La comparsa all’apice della crisi del 2008 del G20 ha risolto il problema. D’altronde il G20 non è diventato il governatore del mondo. Dopo aver svolto un ruolo positivo nella prima fase della crisi, quando il solo fatto di riunire i rappresentanti delle 20 maggiori economie è risultato un gesto tranquillizzante, il forum si è poi trasformato in un’iniziativa piuttosto di routine.

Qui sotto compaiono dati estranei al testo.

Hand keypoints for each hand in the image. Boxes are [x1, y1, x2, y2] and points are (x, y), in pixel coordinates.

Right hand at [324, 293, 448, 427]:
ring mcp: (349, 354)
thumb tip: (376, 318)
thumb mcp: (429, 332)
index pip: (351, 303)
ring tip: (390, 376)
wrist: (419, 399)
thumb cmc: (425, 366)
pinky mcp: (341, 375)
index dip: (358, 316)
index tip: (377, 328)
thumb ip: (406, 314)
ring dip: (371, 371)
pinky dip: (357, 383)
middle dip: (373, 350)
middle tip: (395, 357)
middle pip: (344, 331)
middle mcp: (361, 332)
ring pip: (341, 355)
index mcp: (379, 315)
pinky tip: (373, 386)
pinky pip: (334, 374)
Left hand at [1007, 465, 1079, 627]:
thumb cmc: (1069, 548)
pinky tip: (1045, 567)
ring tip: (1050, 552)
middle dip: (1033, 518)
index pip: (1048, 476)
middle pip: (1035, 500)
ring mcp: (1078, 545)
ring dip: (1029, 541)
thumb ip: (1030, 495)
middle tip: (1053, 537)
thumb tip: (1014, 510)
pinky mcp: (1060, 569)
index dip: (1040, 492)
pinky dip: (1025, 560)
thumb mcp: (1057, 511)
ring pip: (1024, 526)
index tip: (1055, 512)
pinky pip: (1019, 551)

Nonostante ciò ogni Paese che si trova al timone del G20 cerca di sfruttare tale possibilità per presentarsi come una potenza mondiale responsabile. Questa volta tocca a Mosca.

Sapersi presentare
Negli ultimi anni la Russia è ripetutamente intervenuta con alcune iniziative in merito a questioni di ordine globale che tuttavia non hanno ottenuto uno sviluppo ulteriore. La causa è duplice: da una parte la Russia non ha ancora imparato a dimostrare la sua leadership nel nuovo mondo, per colpa di un sentimento di inferiorità ancora oggi presente dovuto al crollo dell’Unione Sovietica. Per di più i politici russi non hanno nemmeno appreso l’arte che possiedono con grande virtuosismo i colleghi d’Occidente, ovvero confezionare i propri interessi egoistici ammantandoli di totale altruismo.

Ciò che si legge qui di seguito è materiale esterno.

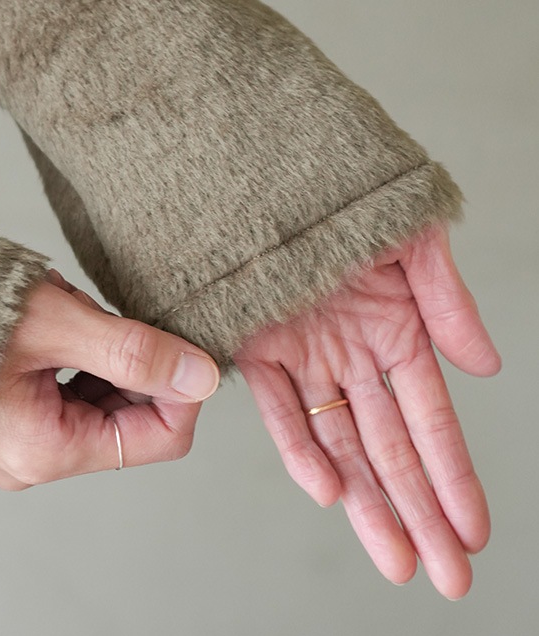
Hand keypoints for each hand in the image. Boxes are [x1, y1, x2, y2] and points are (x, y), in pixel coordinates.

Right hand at [0, 270, 219, 490]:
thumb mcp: (57, 325)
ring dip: (106, 351)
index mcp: (47, 449)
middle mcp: (37, 456)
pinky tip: (58, 322)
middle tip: (103, 316)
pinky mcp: (18, 414)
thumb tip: (200, 375)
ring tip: (68, 315)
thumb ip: (135, 352)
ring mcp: (26, 438)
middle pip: (133, 417)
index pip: (159, 439)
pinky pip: (78, 388)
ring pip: (107, 397)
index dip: (184, 392)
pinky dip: (84, 352)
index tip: (185, 346)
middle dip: (135, 361)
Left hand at [233, 225, 500, 598]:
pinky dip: (301, 450)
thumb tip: (488, 367)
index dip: (453, 474)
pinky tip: (330, 492)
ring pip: (341, 444)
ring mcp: (307, 358)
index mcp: (396, 333)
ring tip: (397, 559)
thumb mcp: (415, 241)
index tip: (473, 529)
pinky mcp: (257, 349)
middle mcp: (353, 356)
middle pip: (391, 448)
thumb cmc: (350, 197)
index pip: (431, 420)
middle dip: (420, 511)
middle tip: (446, 573)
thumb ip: (449, 303)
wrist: (271, 173)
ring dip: (367, 503)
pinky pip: (280, 409)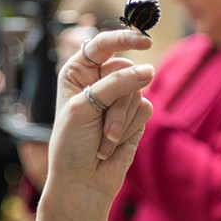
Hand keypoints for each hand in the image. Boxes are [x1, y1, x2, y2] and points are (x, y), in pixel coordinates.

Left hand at [45, 30, 153, 207]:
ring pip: (138, 91)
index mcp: (78, 72)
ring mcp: (119, 98)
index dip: (124, 38)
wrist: (82, 182)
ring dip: (121, 120)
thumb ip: (116, 85)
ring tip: (104, 139)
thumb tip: (149, 70)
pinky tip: (113, 144)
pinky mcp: (135, 116)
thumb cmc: (72, 144)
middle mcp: (99, 81)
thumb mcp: (85, 108)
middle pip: (126, 69)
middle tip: (101, 125)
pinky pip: (145, 109)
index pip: (102, 43)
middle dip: (117, 100)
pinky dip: (130, 128)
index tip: (144, 41)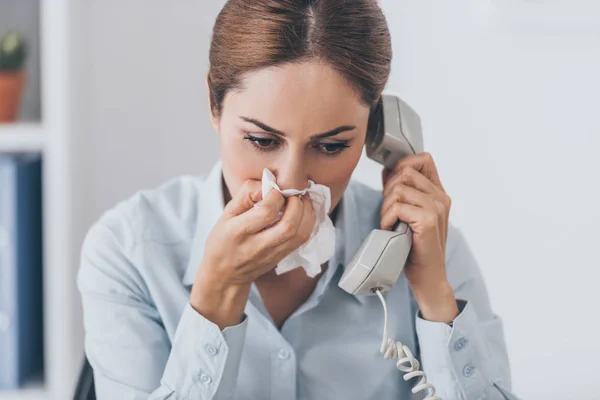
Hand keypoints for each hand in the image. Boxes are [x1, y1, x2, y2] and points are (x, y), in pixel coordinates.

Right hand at [190, 179, 315, 328]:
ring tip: (301, 199)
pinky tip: (303, 211)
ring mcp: (273, 254)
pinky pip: (303, 240)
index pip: (266, 212)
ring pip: (300, 234)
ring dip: (306, 212)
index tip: (274, 188)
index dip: (275, 195)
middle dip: (296, 204)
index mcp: (239, 232)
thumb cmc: (222, 241)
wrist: (225, 275)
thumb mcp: (225, 215)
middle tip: (292, 193)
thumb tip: (266, 183)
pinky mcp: (282, 257)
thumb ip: (245, 196)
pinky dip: (308, 222)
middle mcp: (258, 246)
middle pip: (288, 226)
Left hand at [380, 152, 457, 321]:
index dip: (402, 165)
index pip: (423, 159)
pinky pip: (398, 206)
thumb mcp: (408, 214)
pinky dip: (387, 218)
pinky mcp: (428, 220)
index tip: (392, 185)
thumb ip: (401, 191)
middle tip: (389, 211)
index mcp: (438, 193)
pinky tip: (391, 230)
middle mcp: (441, 197)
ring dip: (386, 207)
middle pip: (405, 171)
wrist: (428, 276)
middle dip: (389, 189)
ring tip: (390, 223)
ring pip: (398, 189)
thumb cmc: (416, 247)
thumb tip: (387, 170)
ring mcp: (436, 208)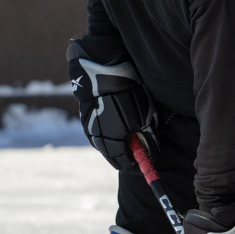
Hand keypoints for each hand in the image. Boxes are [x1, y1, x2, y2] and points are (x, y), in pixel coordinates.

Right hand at [67, 38, 156, 170]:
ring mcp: (89, 126)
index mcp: (113, 139)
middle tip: (133, 154)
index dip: (133, 164)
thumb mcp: (145, 115)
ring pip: (101, 144)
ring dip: (112, 145)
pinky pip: (94, 133)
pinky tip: (111, 129)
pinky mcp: (84, 117)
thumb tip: (150, 152)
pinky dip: (104, 135)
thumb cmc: (129, 91)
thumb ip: (147, 137)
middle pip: (110, 155)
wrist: (103, 69)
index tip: (140, 163)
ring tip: (123, 140)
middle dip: (122, 156)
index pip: (123, 162)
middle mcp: (98, 136)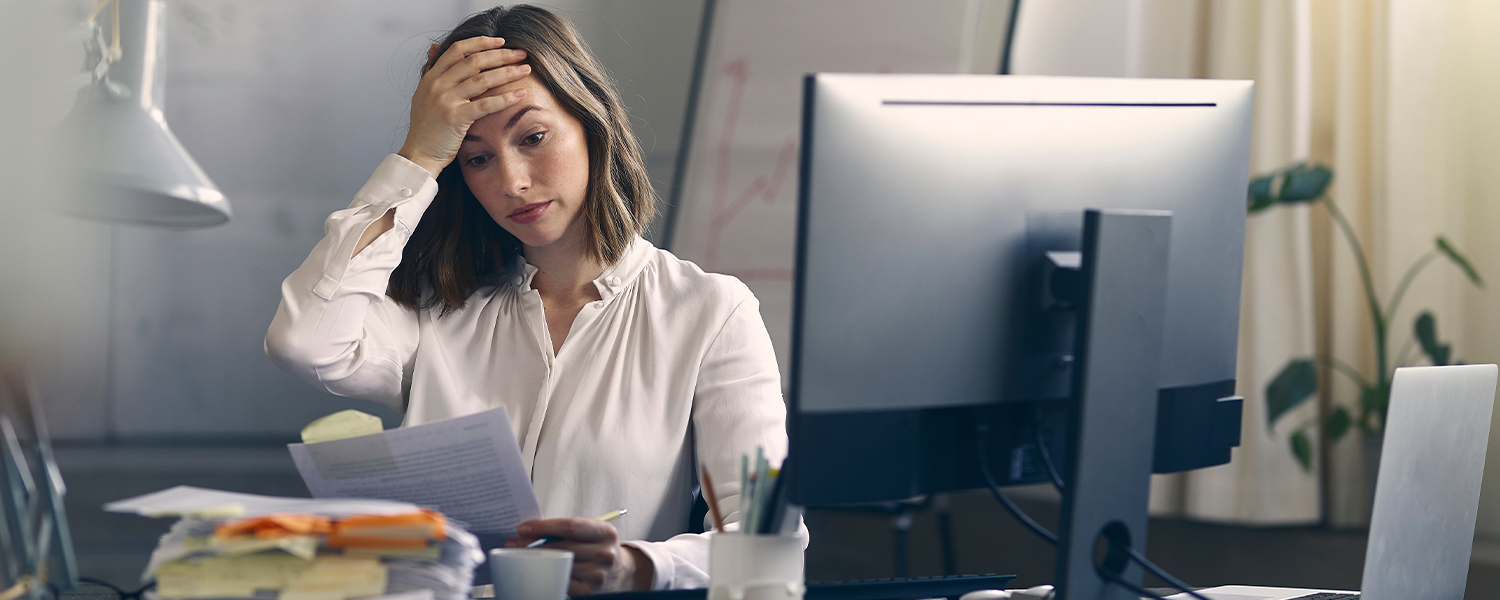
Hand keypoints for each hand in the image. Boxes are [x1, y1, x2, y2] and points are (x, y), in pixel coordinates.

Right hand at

C’è anche un altro aspetto. Nel mondo di oggi le iniziative globali non funzionano proprio. Non c’è un’infrastruttura – formale o meno – che riesca a realizzare quanto viene pensato.

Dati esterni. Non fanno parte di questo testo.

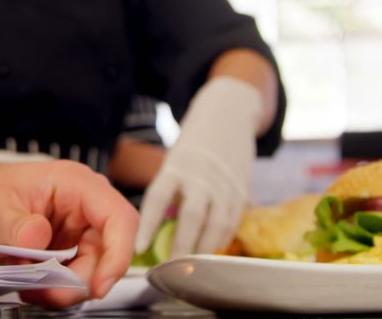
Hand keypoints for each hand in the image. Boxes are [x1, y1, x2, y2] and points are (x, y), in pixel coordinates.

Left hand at [0, 159, 138, 308]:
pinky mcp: (69, 248)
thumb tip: (37, 239)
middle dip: (82, 280)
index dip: (117, 254)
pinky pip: (76, 275)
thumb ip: (17, 226)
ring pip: (93, 268)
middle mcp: (83, 205)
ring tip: (34, 288)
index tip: (98, 286)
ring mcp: (77, 228)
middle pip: (108, 251)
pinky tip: (34, 285)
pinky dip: (57, 288)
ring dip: (67, 287)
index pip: (118, 218)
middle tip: (49, 293)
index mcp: (74, 184)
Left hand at [135, 77, 262, 257]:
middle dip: (182, 245)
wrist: (229, 114)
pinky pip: (233, 221)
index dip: (148, 225)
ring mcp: (224, 182)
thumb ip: (170, 193)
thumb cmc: (193, 145)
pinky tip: (212, 250)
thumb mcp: (175, 162)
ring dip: (205, 248)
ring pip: (217, 223)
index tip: (139, 248)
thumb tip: (158, 232)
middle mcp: (201, 174)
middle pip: (192, 215)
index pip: (158, 198)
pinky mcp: (242, 189)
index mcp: (176, 165)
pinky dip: (222, 239)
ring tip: (193, 265)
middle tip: (172, 267)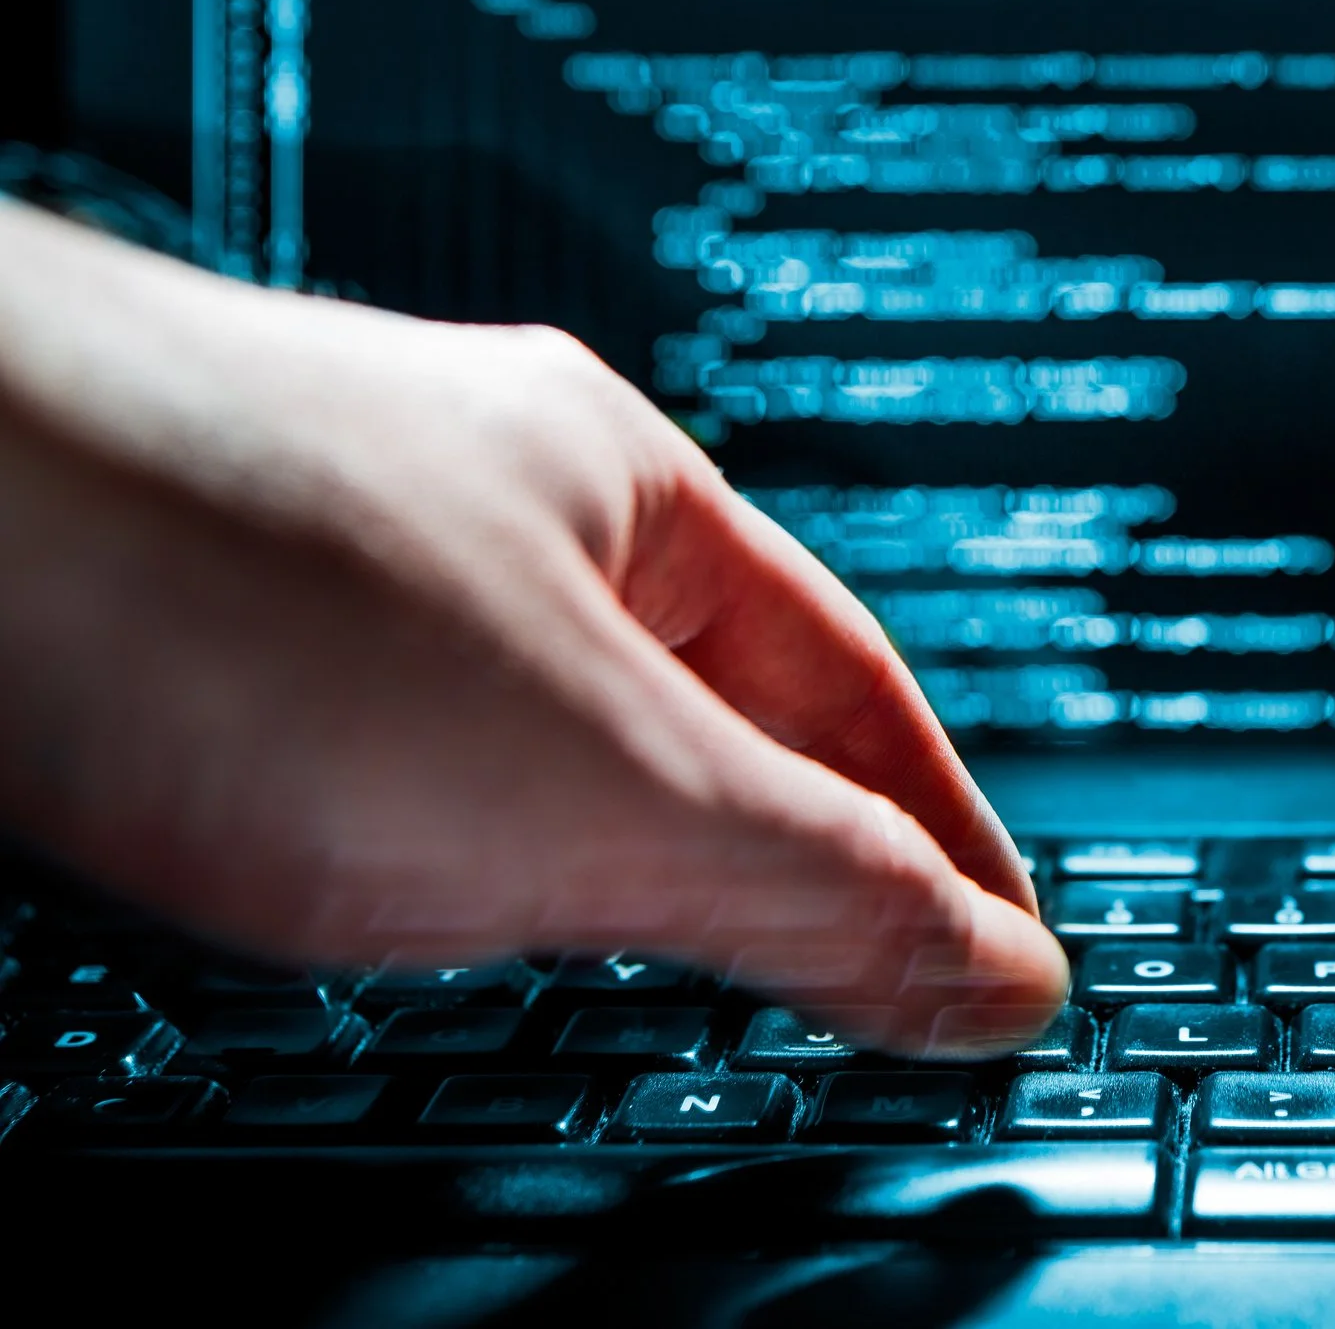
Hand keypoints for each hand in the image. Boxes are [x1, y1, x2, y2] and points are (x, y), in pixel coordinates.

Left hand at [0, 203, 1064, 1057]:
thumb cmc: (213, 574)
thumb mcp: (602, 788)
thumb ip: (819, 889)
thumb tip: (998, 978)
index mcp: (627, 492)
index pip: (859, 689)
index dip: (948, 837)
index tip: (1006, 953)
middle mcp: (481, 507)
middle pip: (706, 703)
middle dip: (795, 844)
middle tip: (870, 976)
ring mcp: (330, 561)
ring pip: (537, 732)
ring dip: (620, 848)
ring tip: (681, 955)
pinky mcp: (193, 633)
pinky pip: (386, 757)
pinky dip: (449, 847)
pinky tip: (420, 891)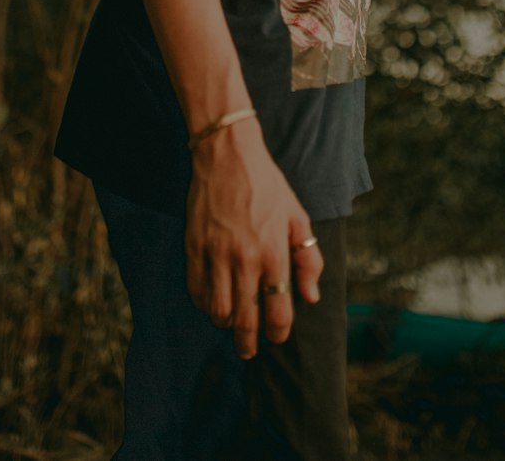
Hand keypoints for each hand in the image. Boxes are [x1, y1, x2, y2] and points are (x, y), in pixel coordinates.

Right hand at [184, 117, 323, 359]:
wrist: (227, 154)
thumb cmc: (267, 185)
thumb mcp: (297, 216)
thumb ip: (308, 258)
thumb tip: (310, 296)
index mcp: (274, 253)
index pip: (278, 312)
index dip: (278, 332)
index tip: (276, 336)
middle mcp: (245, 259)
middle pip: (244, 320)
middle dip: (248, 343)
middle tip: (249, 350)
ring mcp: (216, 254)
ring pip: (217, 310)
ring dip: (225, 323)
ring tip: (230, 322)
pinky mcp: (194, 246)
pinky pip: (195, 289)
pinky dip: (203, 303)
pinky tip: (211, 301)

Il fenomeno del mondo contemporaneo si esplica nel fatto che proprio le decisioni prese a livello globale funzionano peggio di tutte. L’esempio più eclatante è il fallimento degli sforzi all’interno dell’Onu sulla lotta ai cambiamenti climatici, quando invece a livello nazionale ovunque si inizia a introdurre tecnologie per l’aumento dell’efficacia energetica e per l’abbassamento delle emissioni di gas serra, e lo si fa sulla base di riflessioni di profitto e competitività e non certo per “la salvezza dell’umanità”. 

In 15 anni, da quando Boris Eltsin per la prima volta ha partecipato al “Gruppo degli 8” in veste di membro effettivo, la Russia ha completato e superato l’obiettivo di garantirsi un elevato status internazionale come si era prefissata la dirigenza di allora. Quale però sia il vero ruolo nei prossimi anni, rimane come prima un’incognita.

E di nuovo, come nel 1998, quando Eltsin prese parte al vertice del G8, la differenza in merito alle posizioni del Paese nel mondo la farà la qualità del suo sviluppo interno e non la capacità di presentarsi nel modo giusto ai forum internazionali.